:: Task directions ::
What is the number of lines in the entries that include the word "evenodd"? Respond with the number only.

:: Information supplied ::
◇ ◇ ◇ ◇ ◇ ◇ ◇

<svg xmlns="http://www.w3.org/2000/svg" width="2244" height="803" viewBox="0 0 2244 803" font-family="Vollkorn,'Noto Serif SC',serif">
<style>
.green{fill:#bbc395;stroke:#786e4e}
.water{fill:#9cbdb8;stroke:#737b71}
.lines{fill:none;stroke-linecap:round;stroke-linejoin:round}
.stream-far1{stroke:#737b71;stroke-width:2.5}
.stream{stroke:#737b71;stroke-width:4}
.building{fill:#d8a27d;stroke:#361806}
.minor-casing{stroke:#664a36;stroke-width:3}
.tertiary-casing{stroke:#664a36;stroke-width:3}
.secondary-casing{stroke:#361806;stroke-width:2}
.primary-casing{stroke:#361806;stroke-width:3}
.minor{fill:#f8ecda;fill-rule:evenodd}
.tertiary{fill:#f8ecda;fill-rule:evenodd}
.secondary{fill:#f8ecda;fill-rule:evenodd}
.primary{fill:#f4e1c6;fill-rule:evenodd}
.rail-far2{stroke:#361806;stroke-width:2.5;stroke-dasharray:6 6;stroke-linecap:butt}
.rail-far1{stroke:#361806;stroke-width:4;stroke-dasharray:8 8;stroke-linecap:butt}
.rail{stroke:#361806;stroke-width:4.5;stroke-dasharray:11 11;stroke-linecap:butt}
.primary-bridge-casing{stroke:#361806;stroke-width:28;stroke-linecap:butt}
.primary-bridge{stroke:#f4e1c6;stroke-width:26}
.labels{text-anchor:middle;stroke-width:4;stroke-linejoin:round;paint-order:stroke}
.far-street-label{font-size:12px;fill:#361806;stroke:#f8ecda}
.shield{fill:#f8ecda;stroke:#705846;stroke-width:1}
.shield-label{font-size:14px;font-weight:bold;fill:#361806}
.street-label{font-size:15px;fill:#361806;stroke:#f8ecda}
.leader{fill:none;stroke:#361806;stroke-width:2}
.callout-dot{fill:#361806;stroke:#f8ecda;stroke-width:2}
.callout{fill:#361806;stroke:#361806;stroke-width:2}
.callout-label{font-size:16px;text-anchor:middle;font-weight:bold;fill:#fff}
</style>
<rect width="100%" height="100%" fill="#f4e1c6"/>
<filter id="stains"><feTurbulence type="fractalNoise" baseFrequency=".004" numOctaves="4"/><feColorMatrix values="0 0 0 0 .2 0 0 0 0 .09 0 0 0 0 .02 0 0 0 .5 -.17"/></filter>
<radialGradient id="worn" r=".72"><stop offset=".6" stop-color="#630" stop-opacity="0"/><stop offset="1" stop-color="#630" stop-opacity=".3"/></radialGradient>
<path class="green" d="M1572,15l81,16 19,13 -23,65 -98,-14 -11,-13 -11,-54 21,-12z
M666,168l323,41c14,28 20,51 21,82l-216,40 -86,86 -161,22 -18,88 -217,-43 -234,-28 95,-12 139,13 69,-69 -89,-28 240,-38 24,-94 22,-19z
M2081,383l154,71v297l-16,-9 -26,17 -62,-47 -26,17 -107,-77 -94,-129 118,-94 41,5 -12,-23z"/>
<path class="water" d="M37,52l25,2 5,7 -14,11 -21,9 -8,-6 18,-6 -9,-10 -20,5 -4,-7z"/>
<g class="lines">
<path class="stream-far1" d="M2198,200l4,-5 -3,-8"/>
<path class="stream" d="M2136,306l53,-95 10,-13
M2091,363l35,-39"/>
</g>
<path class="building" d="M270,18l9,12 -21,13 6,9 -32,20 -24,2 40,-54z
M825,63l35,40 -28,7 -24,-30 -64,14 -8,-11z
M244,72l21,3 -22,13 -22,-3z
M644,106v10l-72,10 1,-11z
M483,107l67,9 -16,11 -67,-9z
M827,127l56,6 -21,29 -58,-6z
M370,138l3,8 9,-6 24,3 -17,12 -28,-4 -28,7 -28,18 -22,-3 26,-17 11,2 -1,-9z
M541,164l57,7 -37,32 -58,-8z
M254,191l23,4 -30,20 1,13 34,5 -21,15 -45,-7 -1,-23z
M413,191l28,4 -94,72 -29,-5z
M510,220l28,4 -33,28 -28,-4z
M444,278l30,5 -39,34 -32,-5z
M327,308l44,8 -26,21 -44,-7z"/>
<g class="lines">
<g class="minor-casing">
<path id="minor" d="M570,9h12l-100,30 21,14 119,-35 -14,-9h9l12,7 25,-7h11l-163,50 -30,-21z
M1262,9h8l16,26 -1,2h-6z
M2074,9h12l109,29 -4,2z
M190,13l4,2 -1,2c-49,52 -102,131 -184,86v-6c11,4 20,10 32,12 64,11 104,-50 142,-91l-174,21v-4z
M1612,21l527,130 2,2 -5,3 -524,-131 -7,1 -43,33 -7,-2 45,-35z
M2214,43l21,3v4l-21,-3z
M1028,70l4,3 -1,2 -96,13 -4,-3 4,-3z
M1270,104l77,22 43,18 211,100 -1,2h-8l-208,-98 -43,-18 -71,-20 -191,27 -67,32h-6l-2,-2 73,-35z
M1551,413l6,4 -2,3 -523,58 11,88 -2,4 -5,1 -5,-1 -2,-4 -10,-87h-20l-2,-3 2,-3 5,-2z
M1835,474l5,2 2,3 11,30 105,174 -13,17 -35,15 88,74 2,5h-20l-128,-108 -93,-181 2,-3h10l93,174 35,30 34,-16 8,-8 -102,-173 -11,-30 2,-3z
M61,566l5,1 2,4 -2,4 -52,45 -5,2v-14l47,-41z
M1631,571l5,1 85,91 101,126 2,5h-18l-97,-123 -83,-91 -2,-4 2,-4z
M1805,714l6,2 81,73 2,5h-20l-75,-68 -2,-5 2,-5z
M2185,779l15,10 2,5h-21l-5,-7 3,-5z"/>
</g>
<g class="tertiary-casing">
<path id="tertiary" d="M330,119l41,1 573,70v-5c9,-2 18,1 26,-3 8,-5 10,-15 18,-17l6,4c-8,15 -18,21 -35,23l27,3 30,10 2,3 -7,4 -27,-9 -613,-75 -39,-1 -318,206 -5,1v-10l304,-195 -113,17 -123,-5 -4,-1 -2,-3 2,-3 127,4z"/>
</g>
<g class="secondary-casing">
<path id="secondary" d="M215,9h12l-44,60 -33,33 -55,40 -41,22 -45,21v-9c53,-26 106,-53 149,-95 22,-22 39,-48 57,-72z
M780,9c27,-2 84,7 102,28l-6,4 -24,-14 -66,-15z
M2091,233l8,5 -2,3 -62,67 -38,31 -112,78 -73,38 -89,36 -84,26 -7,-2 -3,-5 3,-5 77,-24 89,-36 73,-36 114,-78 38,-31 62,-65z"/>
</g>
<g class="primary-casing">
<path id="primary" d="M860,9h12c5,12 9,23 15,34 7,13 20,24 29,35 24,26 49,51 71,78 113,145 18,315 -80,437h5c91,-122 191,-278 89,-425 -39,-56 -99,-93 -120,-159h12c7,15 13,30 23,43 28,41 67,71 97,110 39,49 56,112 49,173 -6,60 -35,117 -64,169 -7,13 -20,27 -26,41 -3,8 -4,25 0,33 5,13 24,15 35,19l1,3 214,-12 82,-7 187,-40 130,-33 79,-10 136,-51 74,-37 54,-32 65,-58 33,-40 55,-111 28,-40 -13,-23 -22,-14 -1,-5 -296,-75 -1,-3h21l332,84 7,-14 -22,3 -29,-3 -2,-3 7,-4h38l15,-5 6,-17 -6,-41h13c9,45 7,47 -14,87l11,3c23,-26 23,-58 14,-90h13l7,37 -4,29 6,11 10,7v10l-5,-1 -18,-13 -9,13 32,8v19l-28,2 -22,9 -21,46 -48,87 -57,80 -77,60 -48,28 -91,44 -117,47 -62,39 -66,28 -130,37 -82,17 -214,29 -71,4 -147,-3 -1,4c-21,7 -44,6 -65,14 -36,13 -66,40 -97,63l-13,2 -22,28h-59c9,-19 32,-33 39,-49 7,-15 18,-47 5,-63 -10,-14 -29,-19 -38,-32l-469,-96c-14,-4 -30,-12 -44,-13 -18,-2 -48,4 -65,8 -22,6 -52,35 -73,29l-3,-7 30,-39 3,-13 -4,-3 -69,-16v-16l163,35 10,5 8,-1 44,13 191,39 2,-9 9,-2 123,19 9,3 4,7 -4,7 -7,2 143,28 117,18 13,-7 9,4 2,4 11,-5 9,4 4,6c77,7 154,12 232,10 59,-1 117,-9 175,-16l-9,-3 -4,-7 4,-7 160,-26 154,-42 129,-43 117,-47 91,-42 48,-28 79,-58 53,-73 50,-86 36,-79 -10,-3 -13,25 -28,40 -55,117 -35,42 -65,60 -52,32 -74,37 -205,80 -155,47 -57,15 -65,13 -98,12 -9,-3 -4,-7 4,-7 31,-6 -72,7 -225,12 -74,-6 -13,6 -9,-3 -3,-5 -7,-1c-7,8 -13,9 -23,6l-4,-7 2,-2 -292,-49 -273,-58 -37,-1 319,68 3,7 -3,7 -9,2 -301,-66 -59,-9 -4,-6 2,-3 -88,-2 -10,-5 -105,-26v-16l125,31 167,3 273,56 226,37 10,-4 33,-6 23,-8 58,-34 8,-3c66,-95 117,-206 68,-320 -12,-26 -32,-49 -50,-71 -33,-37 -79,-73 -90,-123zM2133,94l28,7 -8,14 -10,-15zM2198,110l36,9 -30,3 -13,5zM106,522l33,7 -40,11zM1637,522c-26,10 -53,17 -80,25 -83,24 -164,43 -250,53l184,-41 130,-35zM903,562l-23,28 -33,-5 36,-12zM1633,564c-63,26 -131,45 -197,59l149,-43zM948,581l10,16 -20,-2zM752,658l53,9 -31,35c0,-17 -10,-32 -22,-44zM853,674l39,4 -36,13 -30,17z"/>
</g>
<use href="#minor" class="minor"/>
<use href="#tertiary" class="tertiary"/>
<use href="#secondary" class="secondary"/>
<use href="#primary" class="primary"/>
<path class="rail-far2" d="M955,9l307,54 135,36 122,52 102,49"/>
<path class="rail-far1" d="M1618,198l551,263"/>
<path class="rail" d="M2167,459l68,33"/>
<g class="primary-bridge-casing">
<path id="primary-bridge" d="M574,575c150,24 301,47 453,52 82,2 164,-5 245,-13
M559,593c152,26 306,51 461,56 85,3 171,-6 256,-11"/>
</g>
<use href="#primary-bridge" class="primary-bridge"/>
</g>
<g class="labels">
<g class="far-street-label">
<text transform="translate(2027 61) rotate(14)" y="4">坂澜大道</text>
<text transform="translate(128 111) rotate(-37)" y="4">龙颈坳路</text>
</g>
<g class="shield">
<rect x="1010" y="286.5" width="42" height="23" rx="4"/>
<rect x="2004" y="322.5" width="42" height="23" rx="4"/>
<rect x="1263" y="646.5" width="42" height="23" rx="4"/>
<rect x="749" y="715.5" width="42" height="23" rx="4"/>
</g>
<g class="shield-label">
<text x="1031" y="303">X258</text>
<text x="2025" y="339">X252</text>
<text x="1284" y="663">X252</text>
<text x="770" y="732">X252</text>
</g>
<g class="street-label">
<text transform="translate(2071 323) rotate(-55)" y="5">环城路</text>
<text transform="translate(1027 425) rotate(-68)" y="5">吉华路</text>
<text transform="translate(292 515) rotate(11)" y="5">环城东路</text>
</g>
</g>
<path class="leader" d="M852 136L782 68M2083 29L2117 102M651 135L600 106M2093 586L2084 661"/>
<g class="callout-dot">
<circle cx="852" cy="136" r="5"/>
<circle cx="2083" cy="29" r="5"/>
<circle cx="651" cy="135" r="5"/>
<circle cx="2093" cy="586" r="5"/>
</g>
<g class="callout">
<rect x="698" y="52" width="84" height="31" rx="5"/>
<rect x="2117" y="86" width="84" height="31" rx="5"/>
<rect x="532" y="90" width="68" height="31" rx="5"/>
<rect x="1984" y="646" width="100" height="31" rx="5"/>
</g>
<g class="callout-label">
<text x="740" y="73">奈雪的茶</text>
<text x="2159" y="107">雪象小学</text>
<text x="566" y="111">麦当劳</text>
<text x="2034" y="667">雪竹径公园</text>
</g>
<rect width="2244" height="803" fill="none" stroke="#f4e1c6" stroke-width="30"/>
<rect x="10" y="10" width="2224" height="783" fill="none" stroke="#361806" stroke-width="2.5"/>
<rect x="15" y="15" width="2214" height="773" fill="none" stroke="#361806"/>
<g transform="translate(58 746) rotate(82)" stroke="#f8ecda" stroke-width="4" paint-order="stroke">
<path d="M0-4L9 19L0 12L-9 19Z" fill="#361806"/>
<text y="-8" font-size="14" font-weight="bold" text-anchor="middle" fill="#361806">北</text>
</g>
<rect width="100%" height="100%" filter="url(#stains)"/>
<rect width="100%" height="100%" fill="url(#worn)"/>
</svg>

◇ ◇ ◇ ◇ ◇ ◇ ◇

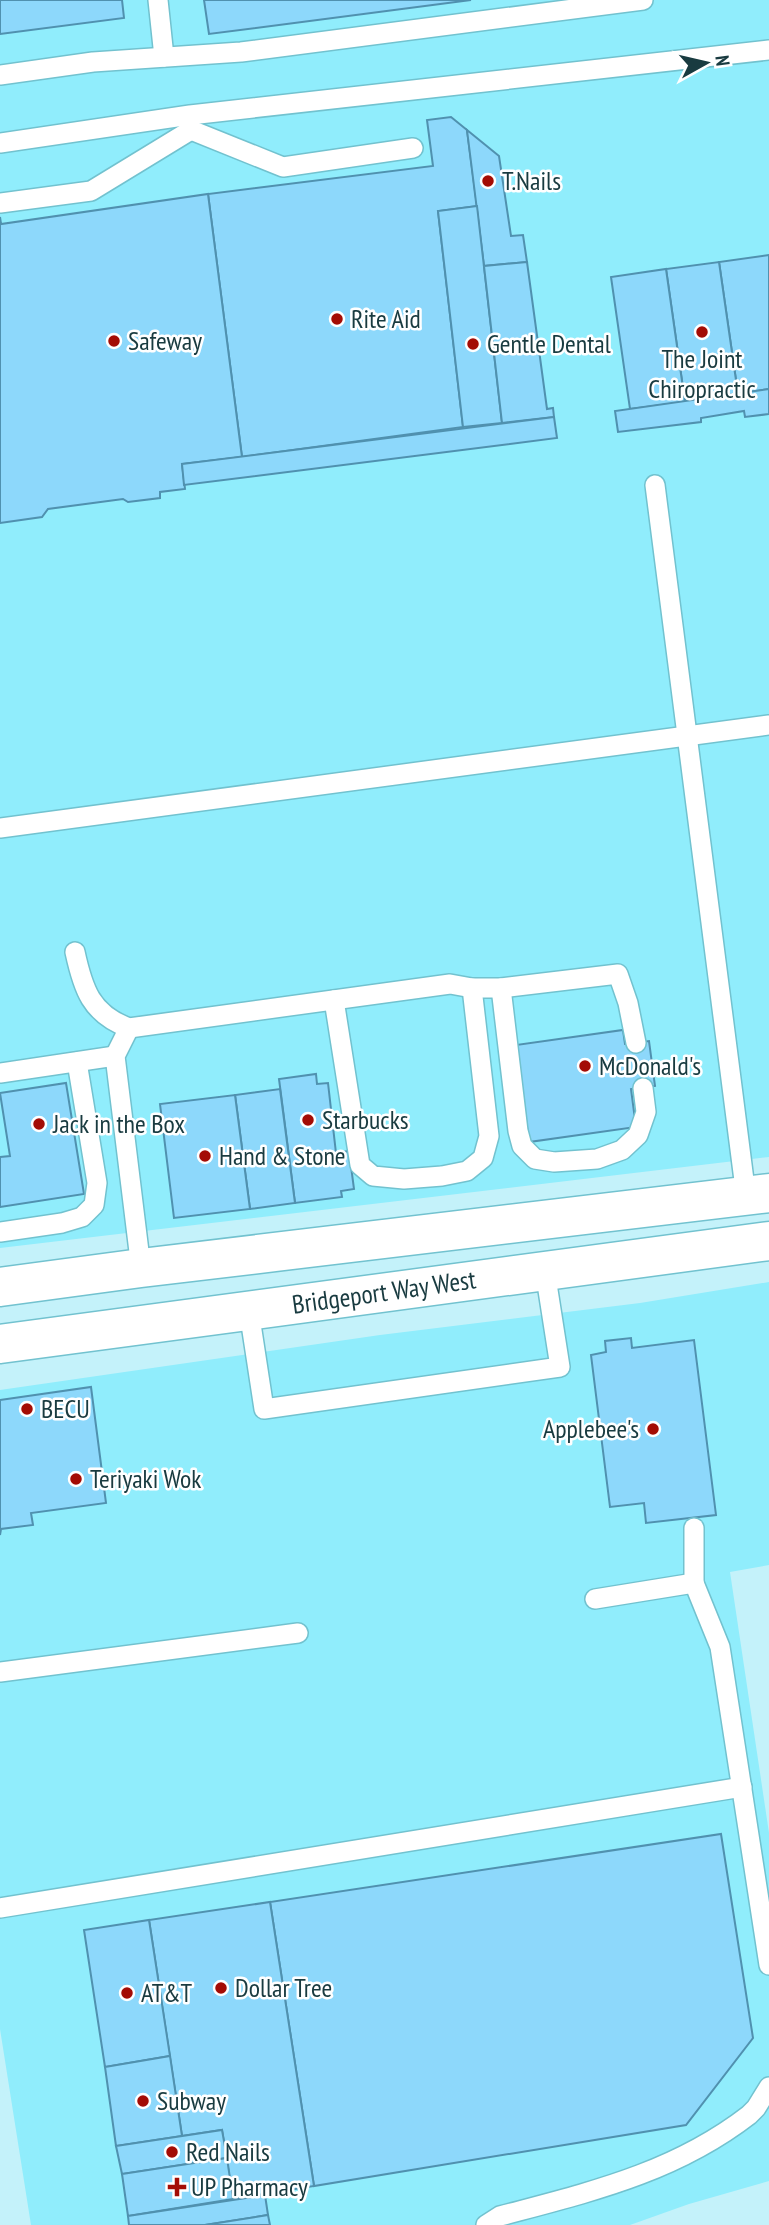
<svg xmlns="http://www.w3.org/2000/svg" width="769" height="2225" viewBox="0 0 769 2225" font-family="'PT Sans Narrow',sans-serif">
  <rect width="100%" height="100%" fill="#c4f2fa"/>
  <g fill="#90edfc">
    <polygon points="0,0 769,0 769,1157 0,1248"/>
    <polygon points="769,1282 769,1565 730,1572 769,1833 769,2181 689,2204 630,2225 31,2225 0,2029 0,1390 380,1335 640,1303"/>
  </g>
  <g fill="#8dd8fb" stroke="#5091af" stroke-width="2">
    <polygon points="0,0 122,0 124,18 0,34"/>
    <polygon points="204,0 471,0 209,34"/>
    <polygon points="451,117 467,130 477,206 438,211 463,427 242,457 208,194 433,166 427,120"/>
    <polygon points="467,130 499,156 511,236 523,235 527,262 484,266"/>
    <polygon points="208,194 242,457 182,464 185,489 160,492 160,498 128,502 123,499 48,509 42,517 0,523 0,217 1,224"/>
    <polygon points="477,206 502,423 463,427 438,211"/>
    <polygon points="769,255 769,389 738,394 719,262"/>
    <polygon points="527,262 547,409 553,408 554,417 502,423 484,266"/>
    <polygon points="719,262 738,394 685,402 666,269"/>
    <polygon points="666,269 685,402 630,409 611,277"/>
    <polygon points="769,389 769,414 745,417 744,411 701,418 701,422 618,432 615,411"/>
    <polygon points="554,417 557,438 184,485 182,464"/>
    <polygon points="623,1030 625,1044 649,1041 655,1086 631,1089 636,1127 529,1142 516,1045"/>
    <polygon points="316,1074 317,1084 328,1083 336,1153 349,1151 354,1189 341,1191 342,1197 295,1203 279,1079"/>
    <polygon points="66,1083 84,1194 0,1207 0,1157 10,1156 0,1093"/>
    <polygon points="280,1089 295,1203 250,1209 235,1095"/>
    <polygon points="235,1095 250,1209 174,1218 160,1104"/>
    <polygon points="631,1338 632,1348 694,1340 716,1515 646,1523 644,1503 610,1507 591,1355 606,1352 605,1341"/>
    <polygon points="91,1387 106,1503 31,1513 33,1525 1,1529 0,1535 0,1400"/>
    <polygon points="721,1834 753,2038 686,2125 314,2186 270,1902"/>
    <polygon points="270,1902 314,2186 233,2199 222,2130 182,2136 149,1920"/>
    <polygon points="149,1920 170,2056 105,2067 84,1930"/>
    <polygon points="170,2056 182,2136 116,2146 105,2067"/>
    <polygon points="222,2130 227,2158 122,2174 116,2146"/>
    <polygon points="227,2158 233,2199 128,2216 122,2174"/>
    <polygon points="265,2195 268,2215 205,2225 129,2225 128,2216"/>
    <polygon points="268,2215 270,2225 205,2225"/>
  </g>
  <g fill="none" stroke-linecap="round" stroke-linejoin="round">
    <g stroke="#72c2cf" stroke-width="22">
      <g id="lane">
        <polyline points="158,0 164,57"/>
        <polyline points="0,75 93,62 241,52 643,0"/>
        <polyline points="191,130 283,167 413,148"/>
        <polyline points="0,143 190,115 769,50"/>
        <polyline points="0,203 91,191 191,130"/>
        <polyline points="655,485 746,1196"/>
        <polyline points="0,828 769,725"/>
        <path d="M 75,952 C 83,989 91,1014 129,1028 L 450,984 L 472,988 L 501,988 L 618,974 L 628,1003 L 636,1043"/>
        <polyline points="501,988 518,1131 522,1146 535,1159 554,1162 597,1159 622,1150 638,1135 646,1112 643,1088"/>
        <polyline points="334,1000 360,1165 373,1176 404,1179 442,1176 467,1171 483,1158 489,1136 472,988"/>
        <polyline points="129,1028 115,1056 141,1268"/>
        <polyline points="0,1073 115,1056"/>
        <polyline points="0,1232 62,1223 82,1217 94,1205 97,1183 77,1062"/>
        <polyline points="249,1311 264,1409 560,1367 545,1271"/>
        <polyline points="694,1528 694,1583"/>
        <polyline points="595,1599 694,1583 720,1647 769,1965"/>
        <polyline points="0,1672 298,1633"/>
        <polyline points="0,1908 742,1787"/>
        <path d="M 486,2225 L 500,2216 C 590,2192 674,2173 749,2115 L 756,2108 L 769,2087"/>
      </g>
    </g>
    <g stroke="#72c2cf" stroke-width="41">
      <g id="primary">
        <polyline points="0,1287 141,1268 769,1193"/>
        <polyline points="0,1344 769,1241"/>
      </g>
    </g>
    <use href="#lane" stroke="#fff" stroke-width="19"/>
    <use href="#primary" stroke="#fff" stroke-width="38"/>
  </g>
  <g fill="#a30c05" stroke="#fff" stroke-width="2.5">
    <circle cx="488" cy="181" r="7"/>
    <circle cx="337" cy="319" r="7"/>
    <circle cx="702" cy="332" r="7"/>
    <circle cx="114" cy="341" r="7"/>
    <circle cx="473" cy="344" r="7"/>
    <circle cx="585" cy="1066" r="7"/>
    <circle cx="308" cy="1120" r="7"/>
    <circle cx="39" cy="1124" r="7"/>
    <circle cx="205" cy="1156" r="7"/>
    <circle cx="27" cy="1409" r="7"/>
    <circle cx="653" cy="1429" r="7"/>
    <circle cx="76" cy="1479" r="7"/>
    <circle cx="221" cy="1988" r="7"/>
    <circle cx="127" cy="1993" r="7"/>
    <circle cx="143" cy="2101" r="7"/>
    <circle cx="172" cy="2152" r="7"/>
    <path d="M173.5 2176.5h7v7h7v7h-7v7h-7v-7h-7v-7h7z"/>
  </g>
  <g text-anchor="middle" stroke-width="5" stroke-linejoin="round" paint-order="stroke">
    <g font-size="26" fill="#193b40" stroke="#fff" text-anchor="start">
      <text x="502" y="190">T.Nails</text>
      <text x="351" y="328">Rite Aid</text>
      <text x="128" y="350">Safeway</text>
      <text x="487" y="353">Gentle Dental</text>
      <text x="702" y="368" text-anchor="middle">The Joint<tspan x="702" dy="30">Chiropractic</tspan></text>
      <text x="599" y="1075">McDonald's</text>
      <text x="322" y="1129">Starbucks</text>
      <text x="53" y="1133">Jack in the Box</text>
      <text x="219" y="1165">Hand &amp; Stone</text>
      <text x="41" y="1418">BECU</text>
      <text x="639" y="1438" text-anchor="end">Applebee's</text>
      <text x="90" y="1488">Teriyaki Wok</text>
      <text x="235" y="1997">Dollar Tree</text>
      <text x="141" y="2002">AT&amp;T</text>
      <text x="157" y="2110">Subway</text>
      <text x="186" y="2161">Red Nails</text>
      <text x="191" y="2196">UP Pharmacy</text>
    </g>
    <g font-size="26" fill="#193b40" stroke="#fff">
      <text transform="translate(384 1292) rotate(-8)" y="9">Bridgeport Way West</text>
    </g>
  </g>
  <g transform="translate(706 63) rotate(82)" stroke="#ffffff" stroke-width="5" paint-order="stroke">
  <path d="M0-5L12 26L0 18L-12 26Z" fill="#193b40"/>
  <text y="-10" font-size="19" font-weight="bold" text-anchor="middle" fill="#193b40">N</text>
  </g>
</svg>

◇ ◇ ◇ ◇ ◇ ◇ ◇

:: Response box ::
4